Atak menambahkan, ketentuan itu memberikan kesempatan nelayan asing masuk ke perairan di Tanah Air dan berebut dengan nelayan lokal.
“Saya menilai dari pintu (Kepmen) ini, akan ramai kapal ikan asing ilegal masuk wilayah NKRI,” beber Atak sembari memperlihatkan lembar Keputusan Menteri Kelautan dan Perikanan dimaksud.
Keluhan senada juga terlontar dari Acuan, pengusaha ikan tangkap dari Karimun. Dia mengeluhkan sejumlah aturan justru memberatkan pihaknya.
Seperti kapal cantrang dilarang, kemudian denda kapal ikan mati vessel monitoring system (VMS). ”Mati satu hari, Kapal kami didenda Rp 1 juta. Ini kan memberatkan kami,” keluh Acuan.

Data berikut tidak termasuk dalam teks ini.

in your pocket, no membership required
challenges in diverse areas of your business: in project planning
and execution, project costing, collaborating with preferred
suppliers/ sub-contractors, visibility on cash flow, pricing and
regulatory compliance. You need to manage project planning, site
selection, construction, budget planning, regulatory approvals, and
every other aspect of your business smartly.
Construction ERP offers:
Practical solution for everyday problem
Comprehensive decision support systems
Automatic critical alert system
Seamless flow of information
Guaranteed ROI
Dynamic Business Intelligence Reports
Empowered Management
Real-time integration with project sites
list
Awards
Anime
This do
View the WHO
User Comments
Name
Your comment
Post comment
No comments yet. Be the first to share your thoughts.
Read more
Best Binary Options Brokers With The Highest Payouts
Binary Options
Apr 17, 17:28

Intinya, kalangan nelayan di Kepri berharap DPR, melalui tangan Cen Sui Lan dan Alien Mus, dapat mendorong Kementerian Kelautan dan Perikanan memberikan kompromi, syukur-syukur peninjauan ulang soal jenis dan tarif PNBP, termasuk tarif jasa kapal tangkap ikan 30 GT-1.000 GT.